D’après les informations livrées par Laurence Von Thomas, 80 % du travail a déjà été effectué. Le projet n’ayant pu être finalisé, Kickstarter n’autorise pas le lancement d’une nouvelle campagne. Aussi, la startup cherche à s’allier avec une autre entreprise et à séduire de nouveaux investisseurs privés. Mais d’ici là, l’avenir de ce séduisant boîtier semble plutôt incertain.

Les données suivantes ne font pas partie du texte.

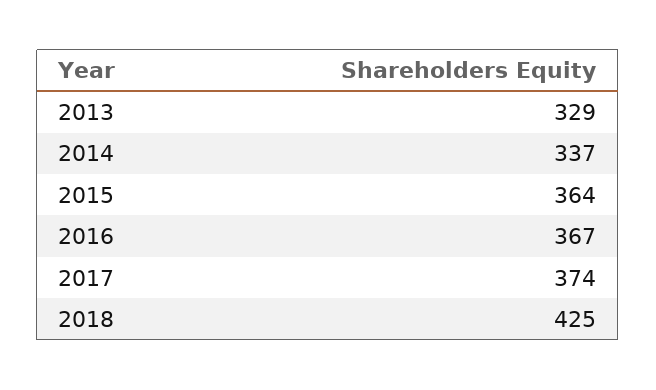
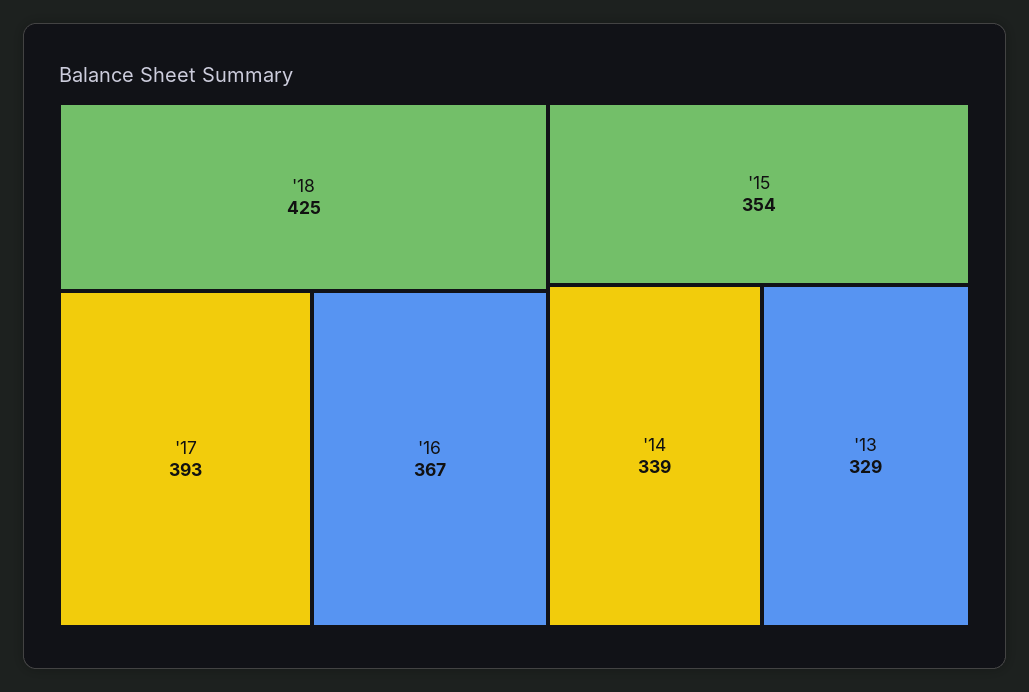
2014: 337 -> 339
2015: 364 -> 354
2017: 374 -> 393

Les campagnes de financement participatif, un tremplin assuré vers le succès ? Oui, mais pas toujours

Les mésaventures de ce projet viennent rappeler les incertitudes autour des projets lancés via Kickstarter (et les autres plateformes de financement participatif). Même en versant une généreuse contribution, le risque que le projet ne voie jamais le jour n’est jamais nul.

Cependant, les campagnes de financement participatif ont permis à de nombreuses initiatives de voir le jour. On pense ainsi aux sacs et aux trépieds de Peak Design, qui avaient fait leurs débuts via Kickstarter, au jeu de cartes The Photo Editing Deck ou encore aux hubs Hyperdrive pour Mac et iPad.

The Photo Editing Deck : un jeu de cartes rempli de conseils pour la retouche photo

Aussi, les campagnes de financement participatif peuvent s’avérer très intéressantes dans certains cas. En versant une contribution, vous pouvez recevoir le produit en avant-première. Et ce, moyennant une somme inférieure à celle réclamée une fois l’objet vendu dans le commerce.

Cependant, la réussite des projets dépend de multiples facteurs – dont le niveau d’avancement du produit lors du lancement de la campagne… mais aussi une certaine dose de chance.

Verser une contribution, c’est donc parier sur la réussite du projet. Et comme pour n’importe quel pari, il est difficile de gagner à tous les coups.